Page segmentation data.
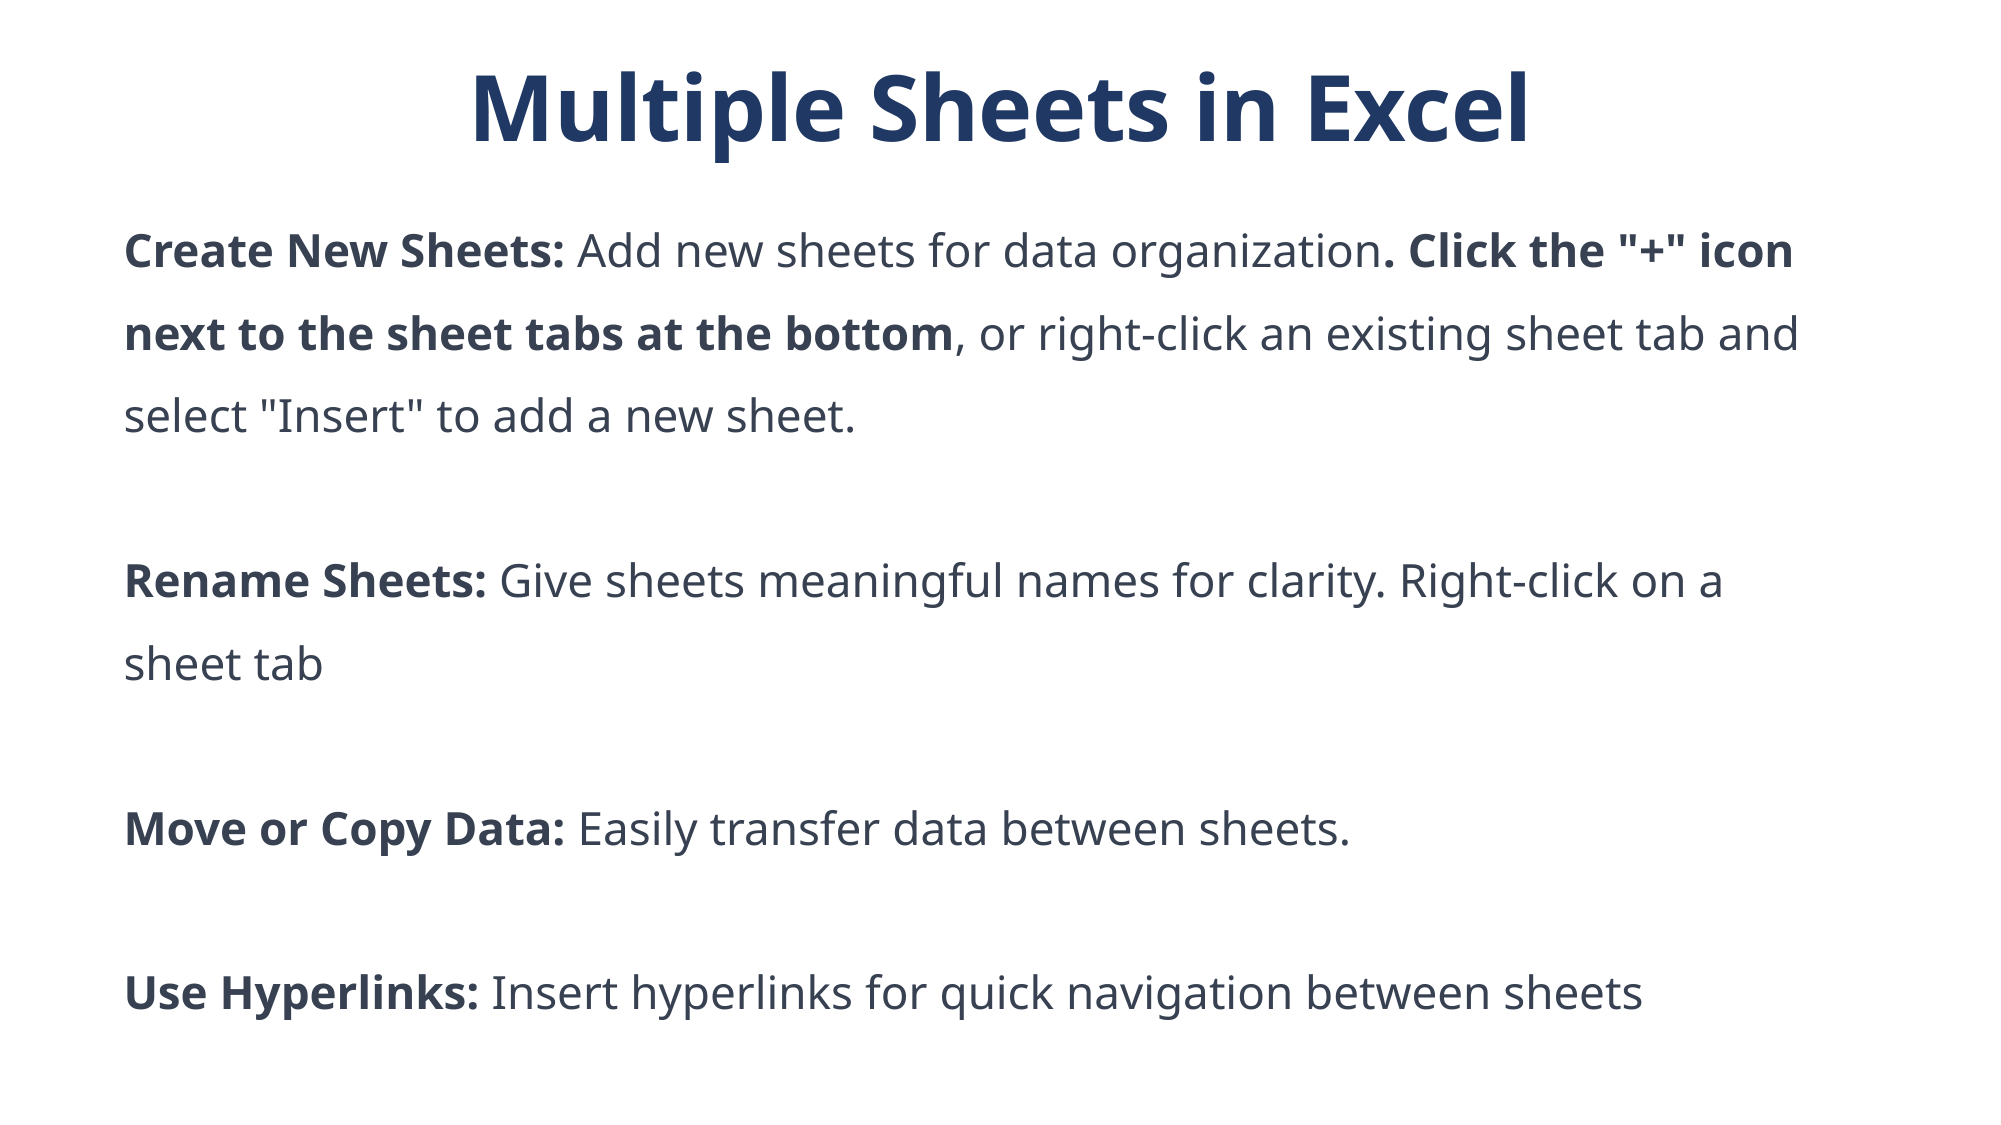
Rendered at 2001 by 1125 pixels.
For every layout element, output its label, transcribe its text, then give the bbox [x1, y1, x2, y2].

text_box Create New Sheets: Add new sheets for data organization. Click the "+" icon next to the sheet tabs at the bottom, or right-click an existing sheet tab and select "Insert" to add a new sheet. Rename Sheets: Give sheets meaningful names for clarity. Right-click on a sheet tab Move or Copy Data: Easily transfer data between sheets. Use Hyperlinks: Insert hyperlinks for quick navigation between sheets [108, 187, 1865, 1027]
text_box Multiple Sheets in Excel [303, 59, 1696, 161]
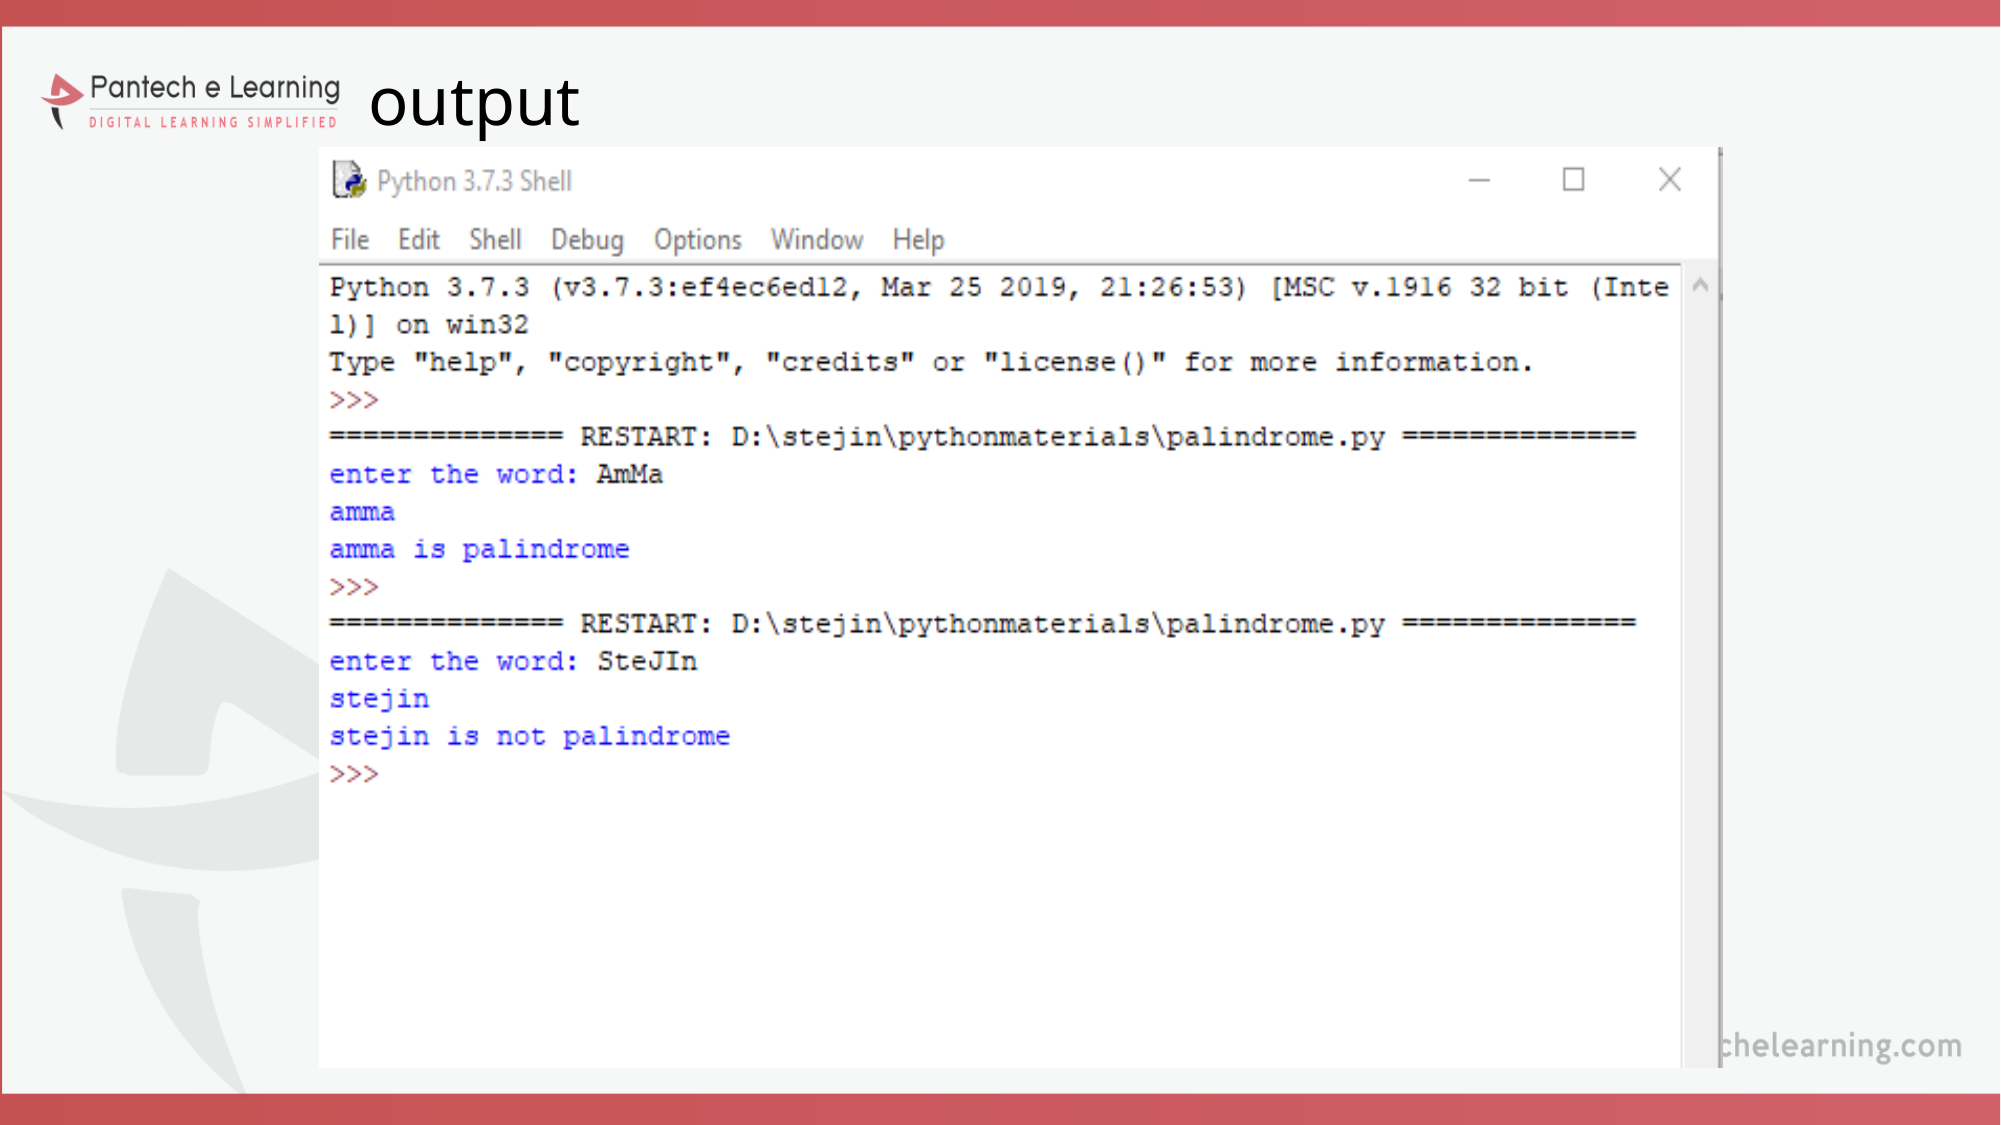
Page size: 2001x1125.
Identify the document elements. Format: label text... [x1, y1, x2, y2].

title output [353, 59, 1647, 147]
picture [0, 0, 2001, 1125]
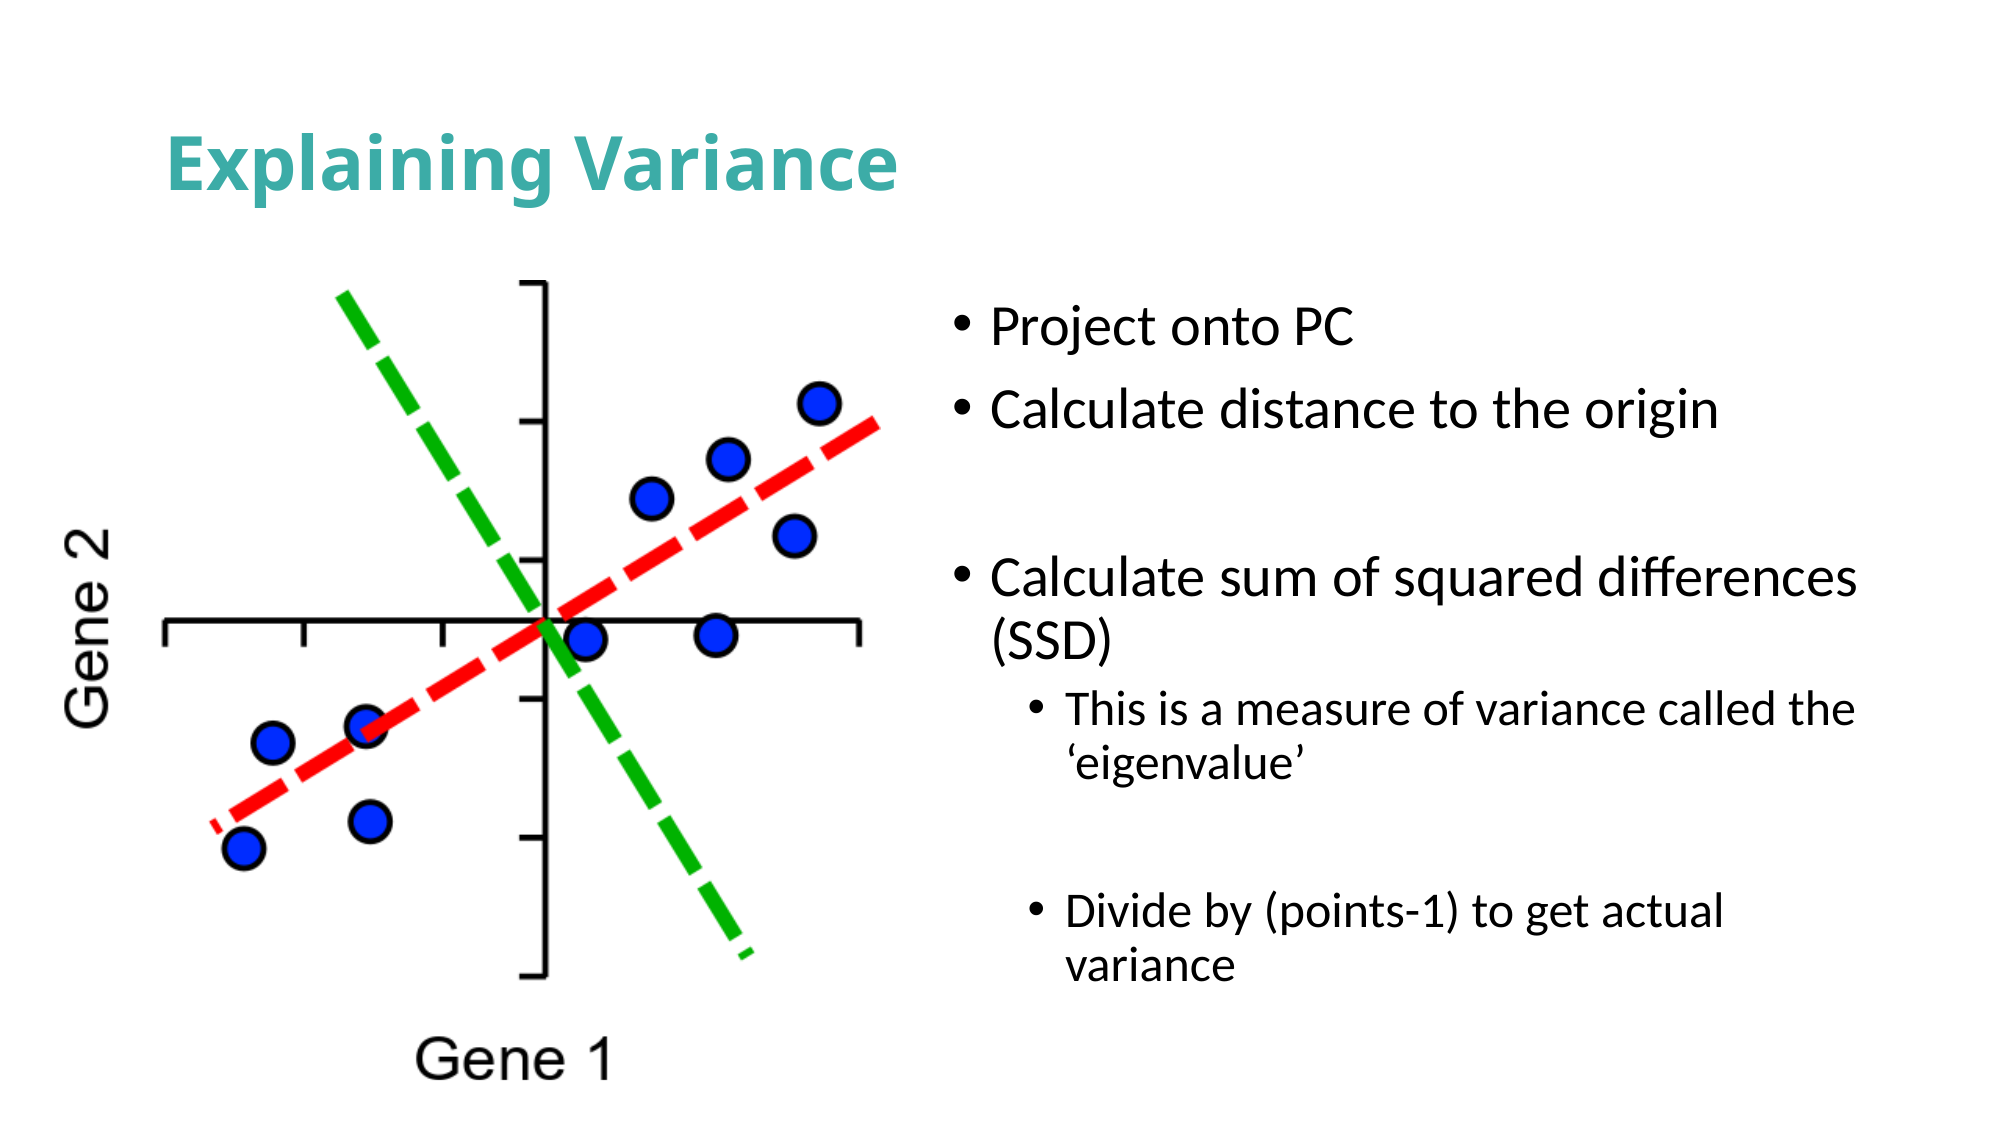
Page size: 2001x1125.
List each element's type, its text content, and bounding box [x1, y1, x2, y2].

TASK DIRECTIONS. Starting at the line that contains "For every layout", output every line through the end of the data, both ends included, and nothing else; pictures stay out.

YOUR RESPONSE.
For every layout element, output its label, transcribe its text, then give the bbox [x1, y1, x2, y2].

text_box Create New Sheets: Add new sheets for data organization. Click the "+" icon next to the sheet tabs at the bottom, or right-click an existing sheet tab and select "Insert" to add a new sheet. Rename Sheets: Give sheets meaningful names for clarity. Right-click on a sheet tab Move or Copy Data: Easily transfer data between sheets. Use Hyperlinks: Insert hyperlinks for quick navigation between sheets [108, 187, 1865, 1027]
text_box Multiple Sheets in Excel [303, 59, 1696, 161]
Page size: 2001x1125.
Identify the document elements. Format: label text... [x1, y1, x2, y2].

title output [353, 59, 1647, 147]
picture [0, 0, 2001, 1125]
Page size: 2001x1125.
List each element's type, its text content, and bounding box [x1, y1, x2, y2].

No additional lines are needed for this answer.